Source text -

>>>>

[plt-scheme] order of magnitude

From: Jens Axel Søgaard (jensaxel at soegaard.net)
Date: Thu Nov 5 11:11:25 EST 2009

2009/11/5 Jos Koot <jos.koot at telefonica.net>:
> Mathematically your derivation is correct, but computationally it may be
> incorrect. The problem is that in an actual computation, e.g. in Scheme,
>
> (expt 10 (/ (log q) (log 10)))
>
> may be
> slightly  less than q
> or exactly equal to q
> or slightly greater than q.
>
> This holds even when q is exact, for log is not required to and often even
> cannot produce an exact result. In fact I do not even trust that the
> absolute error of (/ (log q) (log 10)) is allways less than one, where
> absolute error is the difference between mathematical value and actually
> computed value.

Now I see what you were worried about.

<<<<

Short task A - Find every line in the entries that contains the string "lower" and copy each such line. The match is case-sensitive.
The mailing-list message and the entries after it come from separate, unrelated sources.

Task input -
>>>>

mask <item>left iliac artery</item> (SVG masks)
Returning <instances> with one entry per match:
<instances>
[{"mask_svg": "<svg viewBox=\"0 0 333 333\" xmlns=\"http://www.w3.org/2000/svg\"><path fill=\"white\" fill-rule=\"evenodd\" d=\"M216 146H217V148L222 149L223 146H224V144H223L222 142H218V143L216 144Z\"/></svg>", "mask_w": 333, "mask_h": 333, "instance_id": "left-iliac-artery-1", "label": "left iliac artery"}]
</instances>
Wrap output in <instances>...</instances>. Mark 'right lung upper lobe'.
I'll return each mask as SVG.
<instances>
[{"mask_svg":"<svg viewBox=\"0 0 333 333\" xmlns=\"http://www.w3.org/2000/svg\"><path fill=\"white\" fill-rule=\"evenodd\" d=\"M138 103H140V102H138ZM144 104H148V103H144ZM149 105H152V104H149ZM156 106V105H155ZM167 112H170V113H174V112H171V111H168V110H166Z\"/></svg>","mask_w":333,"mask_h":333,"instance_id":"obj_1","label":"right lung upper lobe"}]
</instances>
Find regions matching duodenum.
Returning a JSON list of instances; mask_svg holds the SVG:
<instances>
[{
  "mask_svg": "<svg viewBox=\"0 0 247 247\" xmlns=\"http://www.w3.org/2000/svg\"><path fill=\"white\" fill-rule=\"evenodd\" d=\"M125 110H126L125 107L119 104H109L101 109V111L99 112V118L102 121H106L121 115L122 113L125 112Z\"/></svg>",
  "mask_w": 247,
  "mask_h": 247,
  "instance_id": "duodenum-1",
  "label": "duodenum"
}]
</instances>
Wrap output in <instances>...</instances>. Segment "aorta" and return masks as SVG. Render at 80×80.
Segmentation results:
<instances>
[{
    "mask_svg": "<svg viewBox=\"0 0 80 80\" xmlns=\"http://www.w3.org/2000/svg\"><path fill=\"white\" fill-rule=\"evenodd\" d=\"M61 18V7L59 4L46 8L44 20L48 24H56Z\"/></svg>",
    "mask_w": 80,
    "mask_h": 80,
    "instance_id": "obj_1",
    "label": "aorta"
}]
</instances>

<<<<
>>>>

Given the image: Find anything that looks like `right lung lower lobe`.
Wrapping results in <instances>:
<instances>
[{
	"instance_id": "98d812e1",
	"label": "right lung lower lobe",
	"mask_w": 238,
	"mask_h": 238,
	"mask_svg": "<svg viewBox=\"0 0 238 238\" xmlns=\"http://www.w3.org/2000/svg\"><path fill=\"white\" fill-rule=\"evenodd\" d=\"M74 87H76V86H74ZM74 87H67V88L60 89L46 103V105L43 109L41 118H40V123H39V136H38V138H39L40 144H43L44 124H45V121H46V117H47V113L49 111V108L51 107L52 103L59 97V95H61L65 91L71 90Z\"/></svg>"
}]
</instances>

<<<<
>>>>

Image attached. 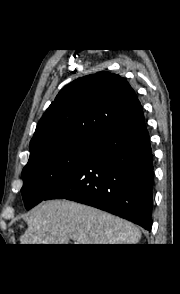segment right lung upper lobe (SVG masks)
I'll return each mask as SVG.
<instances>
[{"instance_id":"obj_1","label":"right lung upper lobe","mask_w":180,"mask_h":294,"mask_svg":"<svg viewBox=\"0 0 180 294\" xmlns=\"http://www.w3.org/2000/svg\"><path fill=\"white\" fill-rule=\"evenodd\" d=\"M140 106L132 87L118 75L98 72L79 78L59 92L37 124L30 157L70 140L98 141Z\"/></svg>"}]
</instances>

<<<<

Short task B - Reproduce verbatim the passage of the mailing-list message starting at "Date: Thu Nov" and ending at "q) (log 10)))".

Response A -
Given the image: Find anything that looks like `right lung lower lobe`.
	"label": "right lung lower lobe",

Response B -
Date: Thu Nov 5 11:11:25 EST 2009

2009/11/5 Jos Koot <jos.koot at telefonica.net>:
> Mathematically your derivation is correct, but computationally it may be
> incorrect. The problem is that in an actual computation, e.g. in Scheme,
>
> (expt 10 (/ (log q) (log 10)))